• _Written request_:
In the records below, can you give the part that opens with the line containing "text base_spd=118; [150, 466, 1090, 493]" and closes with the line containing "229, 1090, 255]" as a numbered list, with blank lines left out?

• _Task material_:
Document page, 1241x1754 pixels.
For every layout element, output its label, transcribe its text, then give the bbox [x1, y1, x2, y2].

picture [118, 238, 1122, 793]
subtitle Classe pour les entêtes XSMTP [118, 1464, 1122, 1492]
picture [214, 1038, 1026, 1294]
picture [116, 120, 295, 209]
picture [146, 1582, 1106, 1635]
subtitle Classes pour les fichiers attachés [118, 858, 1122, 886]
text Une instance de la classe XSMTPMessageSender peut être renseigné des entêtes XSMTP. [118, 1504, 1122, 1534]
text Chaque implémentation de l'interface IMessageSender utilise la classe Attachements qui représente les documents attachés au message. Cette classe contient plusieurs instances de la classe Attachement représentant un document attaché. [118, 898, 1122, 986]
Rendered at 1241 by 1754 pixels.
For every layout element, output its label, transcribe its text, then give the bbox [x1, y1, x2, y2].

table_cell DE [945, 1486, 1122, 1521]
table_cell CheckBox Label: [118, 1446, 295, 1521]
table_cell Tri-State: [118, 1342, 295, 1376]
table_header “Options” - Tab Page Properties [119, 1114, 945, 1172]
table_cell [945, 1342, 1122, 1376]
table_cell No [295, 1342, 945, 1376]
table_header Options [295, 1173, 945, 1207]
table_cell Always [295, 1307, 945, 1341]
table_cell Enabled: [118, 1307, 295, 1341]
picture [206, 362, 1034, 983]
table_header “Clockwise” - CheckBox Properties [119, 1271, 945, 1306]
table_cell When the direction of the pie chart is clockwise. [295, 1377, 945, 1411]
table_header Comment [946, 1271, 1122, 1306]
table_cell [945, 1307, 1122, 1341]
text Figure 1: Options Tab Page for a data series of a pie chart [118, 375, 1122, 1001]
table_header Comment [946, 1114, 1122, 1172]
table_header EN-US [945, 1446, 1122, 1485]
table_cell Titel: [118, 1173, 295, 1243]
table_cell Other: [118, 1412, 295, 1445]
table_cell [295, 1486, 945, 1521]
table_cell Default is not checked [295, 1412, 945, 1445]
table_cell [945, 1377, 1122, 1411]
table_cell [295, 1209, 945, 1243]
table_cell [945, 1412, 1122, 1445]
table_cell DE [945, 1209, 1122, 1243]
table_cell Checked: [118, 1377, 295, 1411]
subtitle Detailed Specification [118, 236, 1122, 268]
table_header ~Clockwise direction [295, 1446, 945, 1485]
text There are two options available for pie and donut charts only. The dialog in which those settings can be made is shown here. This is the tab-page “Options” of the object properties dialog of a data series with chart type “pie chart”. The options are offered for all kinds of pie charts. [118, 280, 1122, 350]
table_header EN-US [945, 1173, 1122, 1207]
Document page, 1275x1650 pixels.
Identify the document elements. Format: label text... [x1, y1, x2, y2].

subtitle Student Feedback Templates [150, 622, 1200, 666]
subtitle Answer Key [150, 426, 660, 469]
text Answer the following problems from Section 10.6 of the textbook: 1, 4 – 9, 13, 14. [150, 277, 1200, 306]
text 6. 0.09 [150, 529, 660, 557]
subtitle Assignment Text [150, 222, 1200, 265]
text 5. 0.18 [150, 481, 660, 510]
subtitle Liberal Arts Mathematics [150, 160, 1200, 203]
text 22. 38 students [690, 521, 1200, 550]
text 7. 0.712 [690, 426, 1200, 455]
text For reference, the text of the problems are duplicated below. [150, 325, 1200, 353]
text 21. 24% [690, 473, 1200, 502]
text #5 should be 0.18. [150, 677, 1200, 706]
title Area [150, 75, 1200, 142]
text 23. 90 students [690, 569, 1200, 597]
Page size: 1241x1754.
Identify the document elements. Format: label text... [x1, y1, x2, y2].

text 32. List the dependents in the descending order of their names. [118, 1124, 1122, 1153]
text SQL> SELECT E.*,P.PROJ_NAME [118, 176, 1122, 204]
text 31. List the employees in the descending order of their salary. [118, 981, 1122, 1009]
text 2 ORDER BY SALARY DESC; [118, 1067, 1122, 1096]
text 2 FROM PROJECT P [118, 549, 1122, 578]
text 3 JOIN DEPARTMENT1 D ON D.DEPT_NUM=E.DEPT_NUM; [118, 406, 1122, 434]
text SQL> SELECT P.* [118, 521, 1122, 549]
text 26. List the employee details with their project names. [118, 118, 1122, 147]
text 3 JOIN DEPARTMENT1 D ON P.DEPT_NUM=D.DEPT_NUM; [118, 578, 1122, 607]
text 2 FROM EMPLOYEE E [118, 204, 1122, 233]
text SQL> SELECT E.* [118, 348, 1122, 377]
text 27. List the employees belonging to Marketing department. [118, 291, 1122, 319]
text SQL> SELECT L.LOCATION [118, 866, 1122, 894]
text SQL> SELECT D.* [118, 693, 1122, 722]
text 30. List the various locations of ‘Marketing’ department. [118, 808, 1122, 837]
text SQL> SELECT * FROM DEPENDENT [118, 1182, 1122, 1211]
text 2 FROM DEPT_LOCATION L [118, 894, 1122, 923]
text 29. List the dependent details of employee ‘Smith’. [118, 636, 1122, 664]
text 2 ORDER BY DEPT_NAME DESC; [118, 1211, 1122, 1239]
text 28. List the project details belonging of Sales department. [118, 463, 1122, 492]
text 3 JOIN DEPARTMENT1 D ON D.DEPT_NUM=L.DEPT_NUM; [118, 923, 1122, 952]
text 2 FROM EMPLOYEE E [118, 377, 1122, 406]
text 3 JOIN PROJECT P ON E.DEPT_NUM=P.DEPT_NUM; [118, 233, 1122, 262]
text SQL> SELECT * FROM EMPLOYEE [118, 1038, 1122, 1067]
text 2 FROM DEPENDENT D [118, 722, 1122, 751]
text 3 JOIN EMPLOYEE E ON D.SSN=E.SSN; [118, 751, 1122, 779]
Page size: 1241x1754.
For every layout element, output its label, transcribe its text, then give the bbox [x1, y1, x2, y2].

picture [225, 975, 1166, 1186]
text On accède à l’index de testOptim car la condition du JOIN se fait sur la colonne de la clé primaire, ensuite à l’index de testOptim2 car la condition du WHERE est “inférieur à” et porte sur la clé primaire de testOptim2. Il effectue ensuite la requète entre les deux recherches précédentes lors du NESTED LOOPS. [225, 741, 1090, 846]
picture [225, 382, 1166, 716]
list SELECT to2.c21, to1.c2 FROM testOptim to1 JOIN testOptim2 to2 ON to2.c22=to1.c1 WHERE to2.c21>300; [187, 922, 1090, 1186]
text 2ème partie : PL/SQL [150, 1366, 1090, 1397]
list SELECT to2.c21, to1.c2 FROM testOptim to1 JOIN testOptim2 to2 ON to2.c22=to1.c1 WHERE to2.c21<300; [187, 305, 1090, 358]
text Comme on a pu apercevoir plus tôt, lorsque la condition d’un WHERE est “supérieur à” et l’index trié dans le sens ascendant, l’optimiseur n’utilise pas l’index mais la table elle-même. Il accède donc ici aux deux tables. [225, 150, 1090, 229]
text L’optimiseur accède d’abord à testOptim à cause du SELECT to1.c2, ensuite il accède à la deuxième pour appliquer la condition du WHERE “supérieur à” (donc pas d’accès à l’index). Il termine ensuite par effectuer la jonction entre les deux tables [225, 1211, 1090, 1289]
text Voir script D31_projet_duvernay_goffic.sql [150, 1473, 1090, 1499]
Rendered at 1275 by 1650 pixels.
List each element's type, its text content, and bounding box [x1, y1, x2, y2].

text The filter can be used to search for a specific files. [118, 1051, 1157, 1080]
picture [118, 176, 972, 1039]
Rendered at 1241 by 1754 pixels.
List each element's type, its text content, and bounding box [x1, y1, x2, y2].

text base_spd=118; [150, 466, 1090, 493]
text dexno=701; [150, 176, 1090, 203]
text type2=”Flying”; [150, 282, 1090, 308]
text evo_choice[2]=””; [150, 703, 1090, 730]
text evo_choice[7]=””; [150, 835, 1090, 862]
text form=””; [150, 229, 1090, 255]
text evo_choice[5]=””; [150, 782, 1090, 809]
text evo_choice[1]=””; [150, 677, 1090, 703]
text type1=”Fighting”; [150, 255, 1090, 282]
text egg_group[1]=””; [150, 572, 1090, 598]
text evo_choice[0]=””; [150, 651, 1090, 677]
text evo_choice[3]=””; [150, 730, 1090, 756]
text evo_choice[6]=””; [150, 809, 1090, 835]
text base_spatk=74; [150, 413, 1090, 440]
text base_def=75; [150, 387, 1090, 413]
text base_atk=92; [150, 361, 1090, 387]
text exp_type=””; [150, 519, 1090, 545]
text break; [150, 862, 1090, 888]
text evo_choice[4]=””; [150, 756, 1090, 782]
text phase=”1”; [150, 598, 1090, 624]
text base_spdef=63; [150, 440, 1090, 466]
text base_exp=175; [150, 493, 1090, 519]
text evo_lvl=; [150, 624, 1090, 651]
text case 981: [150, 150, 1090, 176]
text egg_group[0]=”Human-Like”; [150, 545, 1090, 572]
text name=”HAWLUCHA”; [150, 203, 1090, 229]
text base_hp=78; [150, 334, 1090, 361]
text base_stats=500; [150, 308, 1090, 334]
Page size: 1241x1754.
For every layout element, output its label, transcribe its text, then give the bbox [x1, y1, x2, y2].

• _Solution for this exercise_:
1. text base_spd=118; [150, 466, 1090, 493]
2. text dexno=701; [150, 176, 1090, 203]
3. text type2=”Flying”; [150, 282, 1090, 308]
4. text evo_choice[2]=””; [150, 703, 1090, 730]
5. text evo_choice[7]=””; [150, 835, 1090, 862]
6. text form=””; [150, 229, 1090, 255]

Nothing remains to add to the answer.